The first part of our next unit in math involves helping students derive the area and perimeter formulas for rectangles. Knowing what I know after doing this little “gig” for 20 something years, I was pretty confident that I needed to find out if, indeed, my students REALLY knew what a rectangle was. Simple right?
False.
I thought I’d start with asking students to jot down their thoughts about the following two questions:
What do you know about rectangles?
What do you know about measuring rectangles?
As I walked around, I grew increasingly glad that I didn’t jump right into the first lesson of this unit! We had some foundations to build!
I brought us back together as a class and began showing the students some shapes that I had cut out of construction paper. One at a time, I held them up and we “played democracy”–majority ruled. The question? Is it a rectangle–or is it a “counterexample”. Here’s what we ended up with.
Notice anything? Yep.

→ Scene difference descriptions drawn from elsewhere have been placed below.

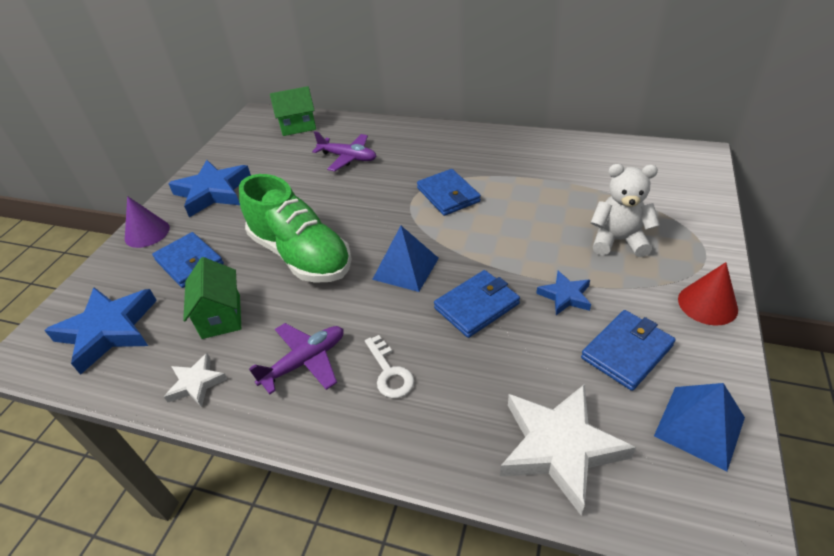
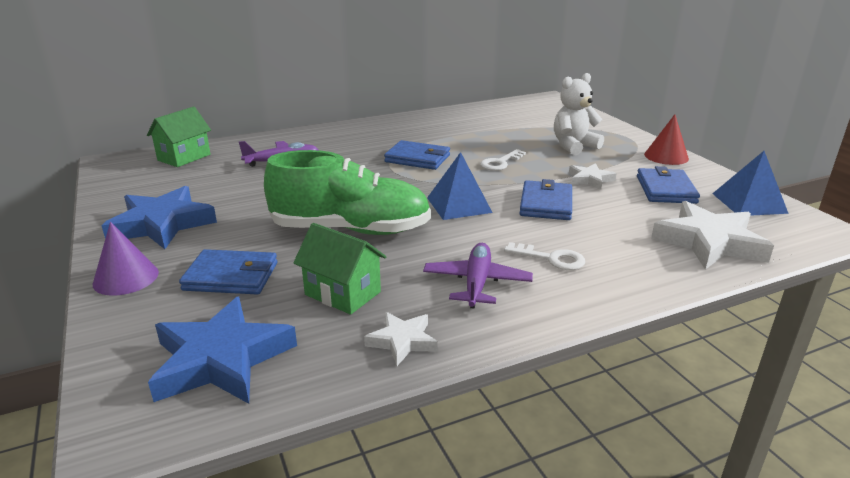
camera: 45 degrees left, 15 degrees down
(511, 232) = (500, 163): none -> white key
(565, 296) = (590, 179): blue star -> white star

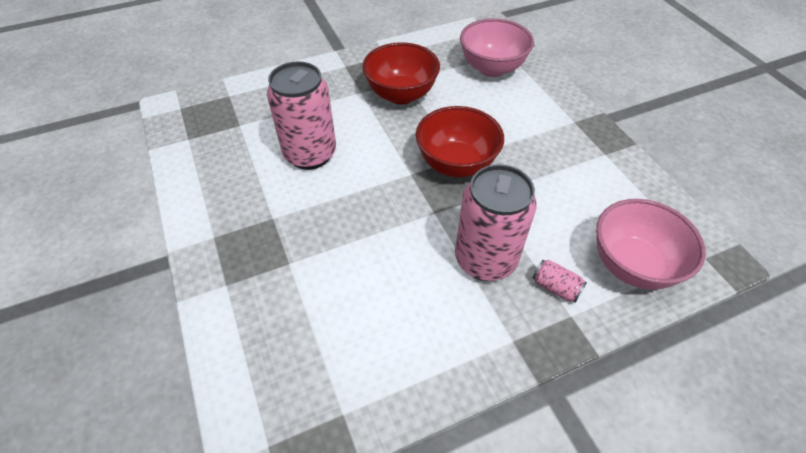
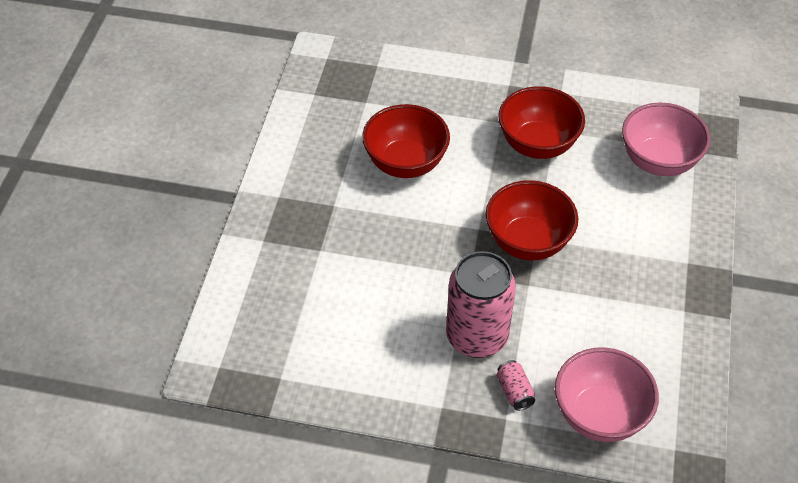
camera: 35 degrees right, 0 degrees up
(310, 154) = (405, 163): pink can -> red bowl

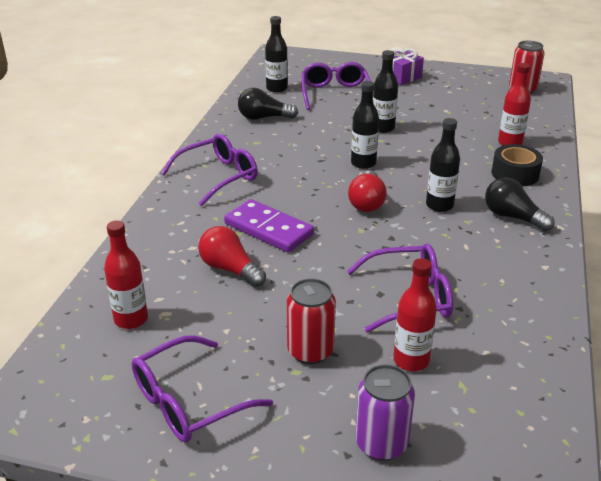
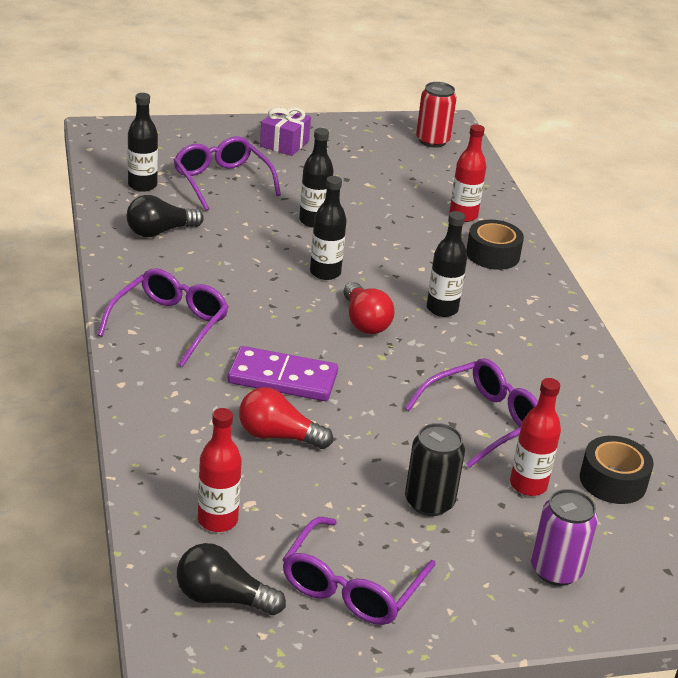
camera: 30 degrees left, 0 degrees up
(310, 351) = (429, 502): red can -> black can
(497, 378) = (613, 481): none -> black tape
(512, 217) = (522, 307): black light bulb -> black light bulb (223, 598)

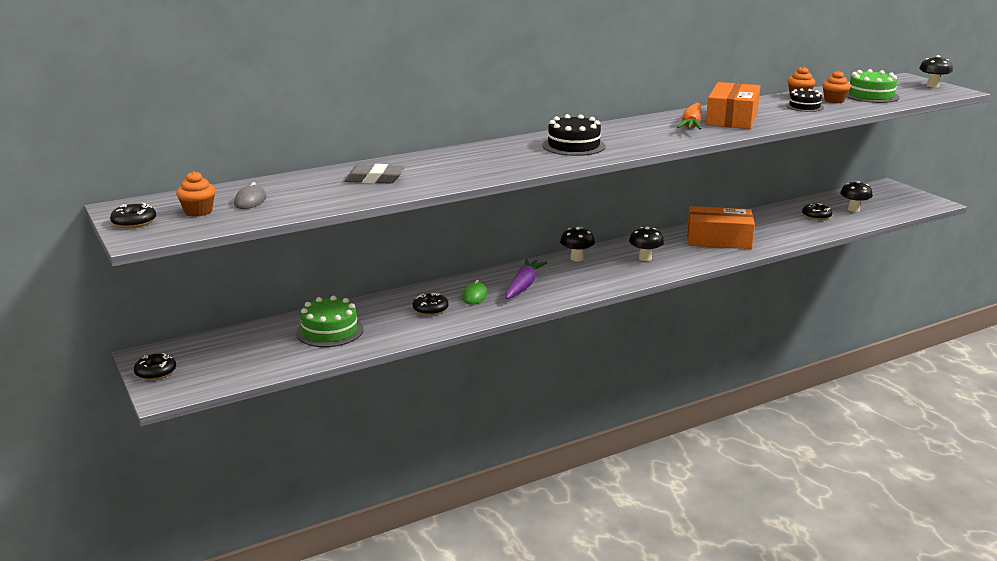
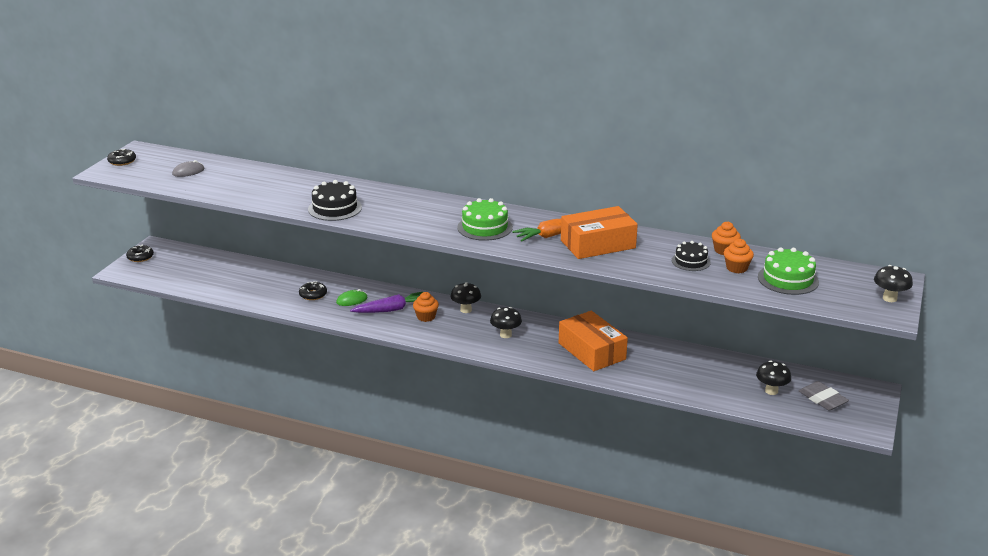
camera: 50 degrees right, 5 degrees up
(198, 212) = (155, 168): orange cupcake -> orange cupcake (426, 317)
(330, 331) = (244, 278): green cake -> green cake (485, 227)
(374, 179) = (269, 185): grey eraser -> grey eraser (822, 399)
(573, 146) = (428, 214): black cake -> black cake (335, 208)
(816, 216) = (722, 378): black donut -> none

MAJOR misconception! My students did what I expected…they identified the “classic” rectangle by visual shape without really understanding what characteristics a rectangle must have. So…here begins the discussion.
First, I asked students to help me select which of the shapes they were 100% confident were NOT rectangles…and to explain why. We worked our way through the counterexamples and found out that shapes with curved sides can’t be rectangles…shapes with 5 sides can’t be rectangles…and eventually agreed that shapes without right angles couldn’t be rectangles. (Some were very upset by this and were pretty sure that “C” was a rectangle…they remembered that the opposite sides should be equal and that letter C fit the rule. I intervened with what was becoming a hot debate and reinforced that rectangles do, indeed, need four right angles.) Here’s what we ended up with.
|
Sorry so blurry! Didn’t realize it at the time…and didn’t take a second shot! |
Interesting, right? Time to come up with our set of rules. Can a square be a rectangle? Can a “diamond” (pet peeve…I had to do my “If I turn Megan upside down or on her side, is she still Megan?” talk.) Students began talking and generating rules and ideas and after a few minutes I wrote them down. Now…if you are a geometry purist, don’t be alarmed. I know there are more precise definitions out there–but this is what my students decided on, and they do work to help us define rectangles!
1. It must have 4 sides.
2. It must have 4 right angles.
3. It must have two sets of opposite parallel sides.
We had QUITE the discussion about squares today and finally determined that a square IS indeed a rectangle-but that it is a SNOBBY rectangle that thinks it’s better than other rectangles because all four sides are perfectly equal. Will they remember that a square is a snobby rectangle? I hope so!
We worked through the shapes then and reorganized to find the TRUE examples of rectangles.
So…next steps? I asked the students to process the information they had learned in their notebooks. I asked them first to write about what they know to be true about rectangles, and then to make their own rectangle/not rectangle T-chart. We’ll see what they remember in a few days!